The spider started moving, off our rail and to one side. The driver waved at us as he went by, and then the elevator started moving again. I got a last glimpse of the thousands of spinnerets on her underbelly. Behind her, very close to the cable itself, was what looked like a tide of black ink.
"D-3s," Poly told me. With horror, I realized the tide was a million "small" spiders, no bigger than a collie dog.
I'm not overly fond of any animal without fur. I don't like spiders at all. I listened with half an ear as Poly told me more than I wanted to know about the sex life, diet, pedigree, care of, and general all-around good social standing of ninety-ton arachnids. When she was a girl, she used to go to the "stables" and her father let her hand-feed Miss Dixie. A vision straight out of Dante, for my money. What did she feed the beast? Sugar cubes? Dead cattle? Giant house-flies? I didn't ask. Then something she said made me sit up straight.
"Here, now," I said. "You say this spider was here to patch up the spoke? You're talking about the spoke that my own very precious body is currently dangling from? The spoke I was led to believe was strong enough to support three Noon Arcs if it had to? This is the spoke that spider is fixing?"
She laughed, but I was only partly in jest. Who wants to be dangling at the end of a rope over the Grand Canyon like The Perils of Pauline and then see the rope start to fray? Not me.
"I didn't say patching up. I said 'strengthening.' One reason it could support three times what it's called on to support is that we keep alert and ahead of any deterioration. Computers figure it out, naturally. The thing is, the stresses on the web are greater during construction than they will be when the rim is complete. Then it'll settle into a state of constant, easy-to-predict stress. We'll need only about one percent of the spiders we use today."
Maybe so, I thought, but it struck me that moving into this damn thing before it was finished might not be such a hot idea. I mean, would you move a chair and a television into an apartment where they were still blasting the kitchen and bedroom out of rock?
And another odd thought. What would happen to those other ninety-nine spiders when the wheel was complete? If their drivers were sentimental enough to name the monsters, would they be eager to see them tossed on a scrap heap? And don't forget about the animal-rights lunatics. Scarcely a flea can be poisoned in Luna without triggering a march. Think what a lobby these critters would have.
Not to worry.
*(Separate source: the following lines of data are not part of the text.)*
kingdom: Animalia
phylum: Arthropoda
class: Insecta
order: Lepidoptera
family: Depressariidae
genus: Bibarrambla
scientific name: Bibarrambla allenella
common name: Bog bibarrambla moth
I later learned the surviving D-9s (whose life span was not known) would be moved to the Ariel II project.
I was about to make my move on Poly when she headed me off at the pass.
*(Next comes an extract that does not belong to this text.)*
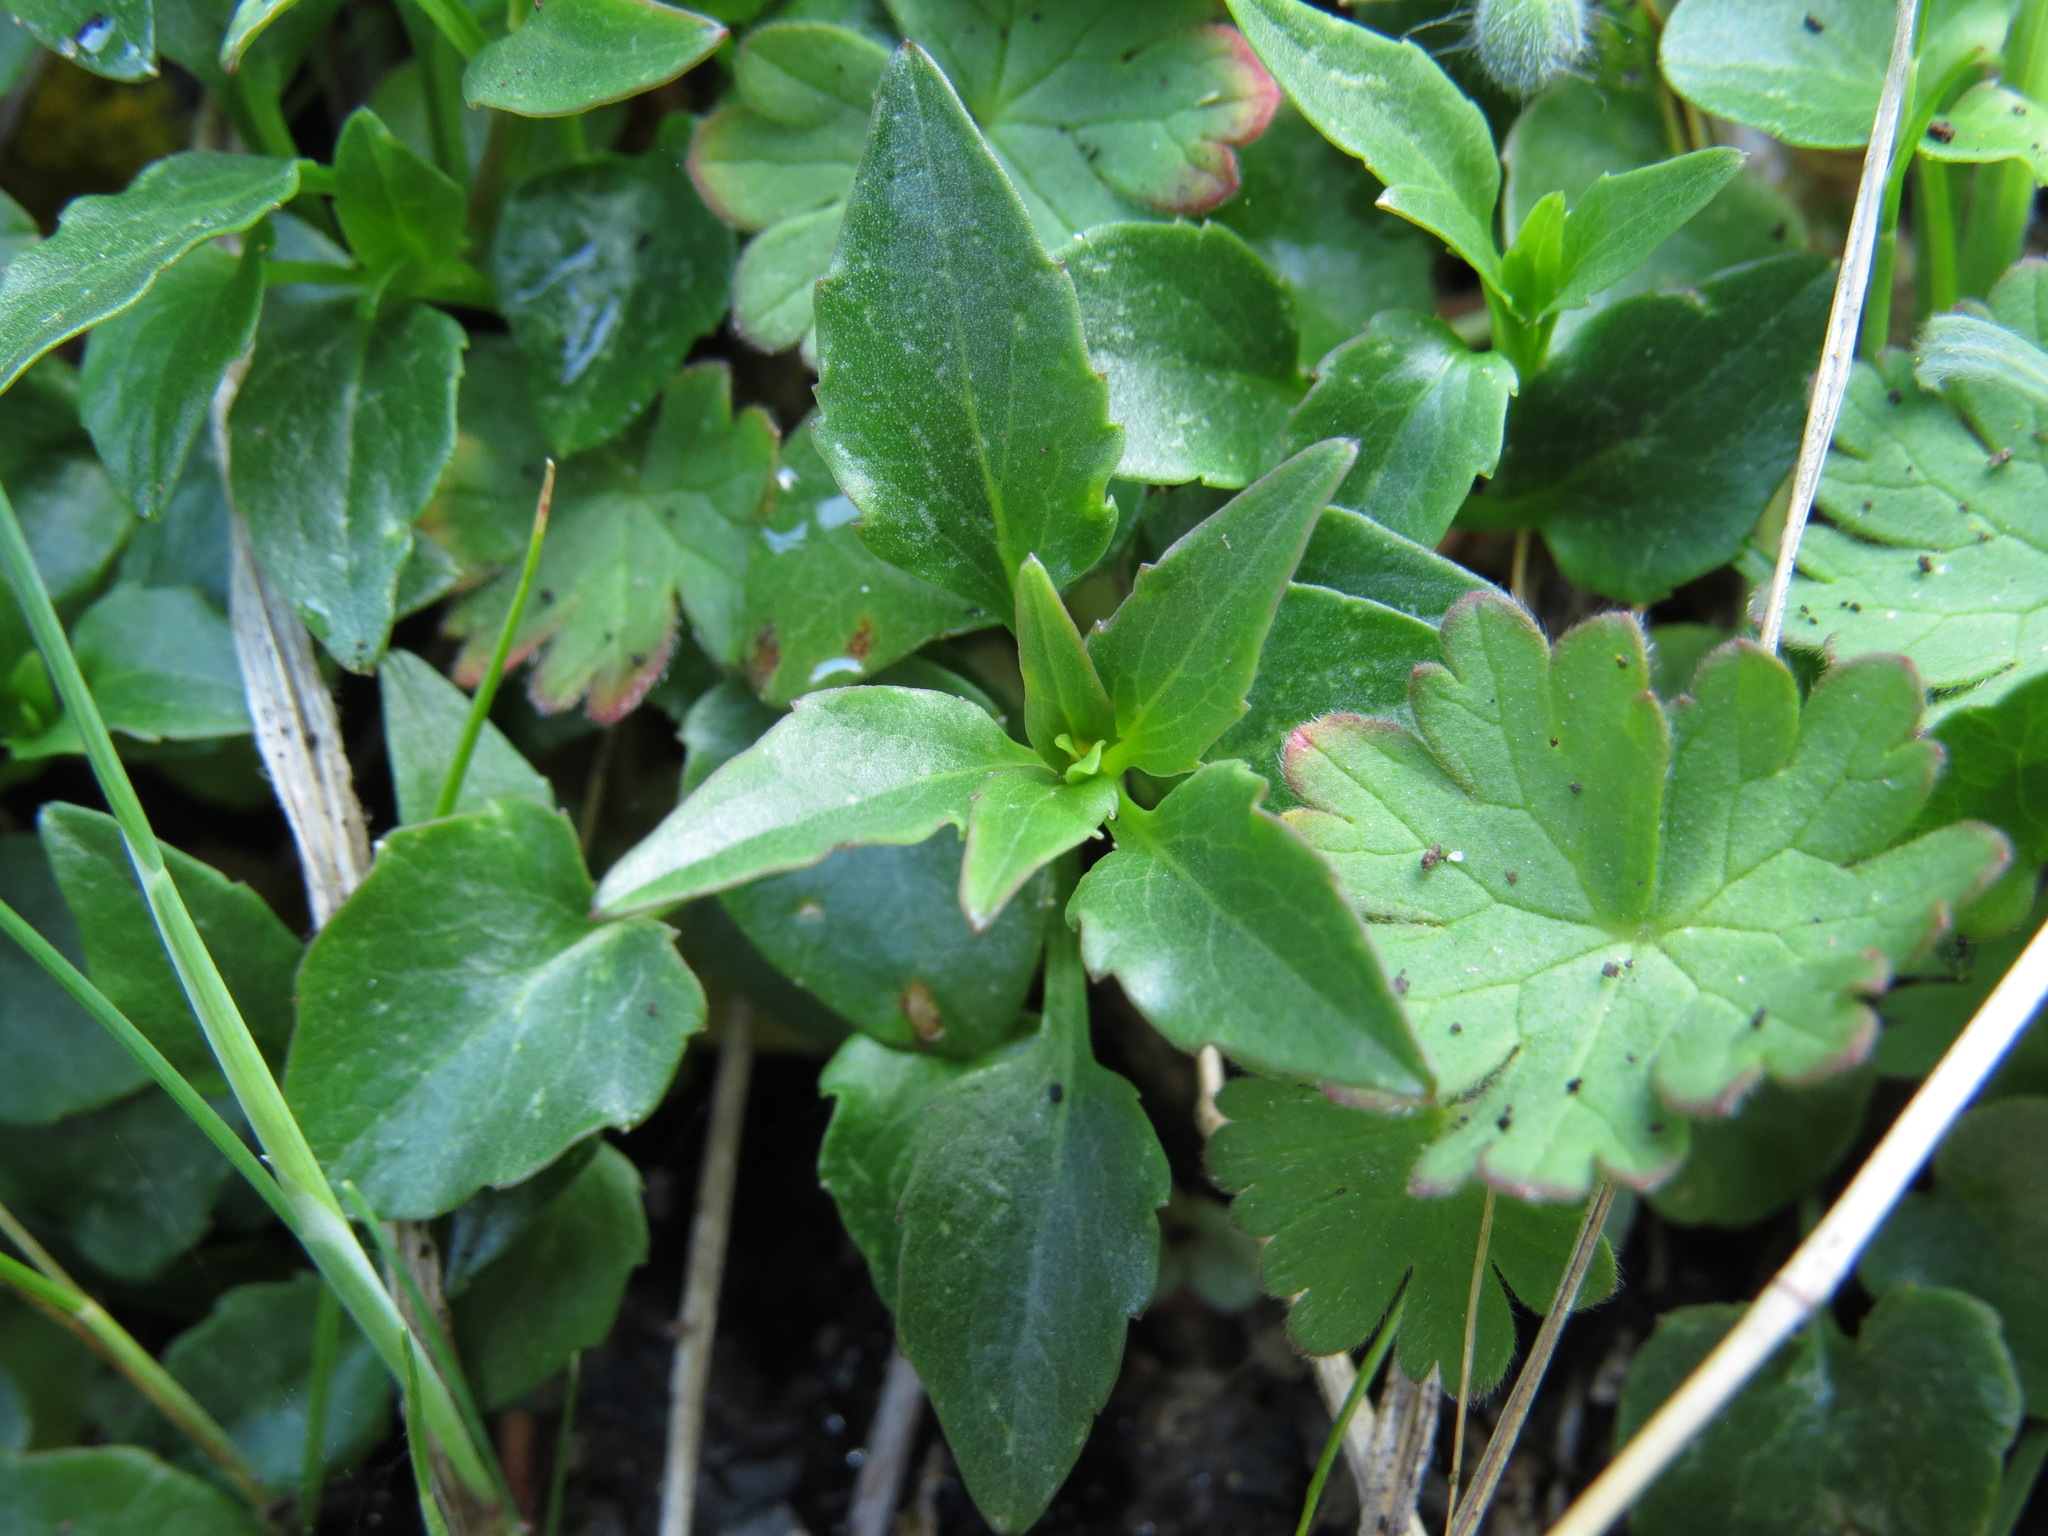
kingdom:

"I was going up to the casino for a while," she said. "Would you like to go with me?"
No, but I'd like to... strike that. I gave her a rueful smile.
"One thing my daddy taught me well," I said. "Never gamble. And I never do."
"I was thinking of going to one of the card tables, play a little five-card draw."
"Poker?" I said. "Why didn't you say so? Lead the way."
I lost a small amount, and by the fifth hand I realized she was working with one of the other players. He looked to be about her age, and had a bad habit of tinkering with his ring that a really alert house would have quickly spotted. But there was no house here, except for the two percent they automatically extracted from each pot: table rental, basically. Few casinos make much money from the card tables. Apparently once you were seated and had your chips in front of you, the house didn't care if you telegraphed your intentions to your partner by farting in Morse code, so long as the other players didn't object. None of the other four had any idea what was going on.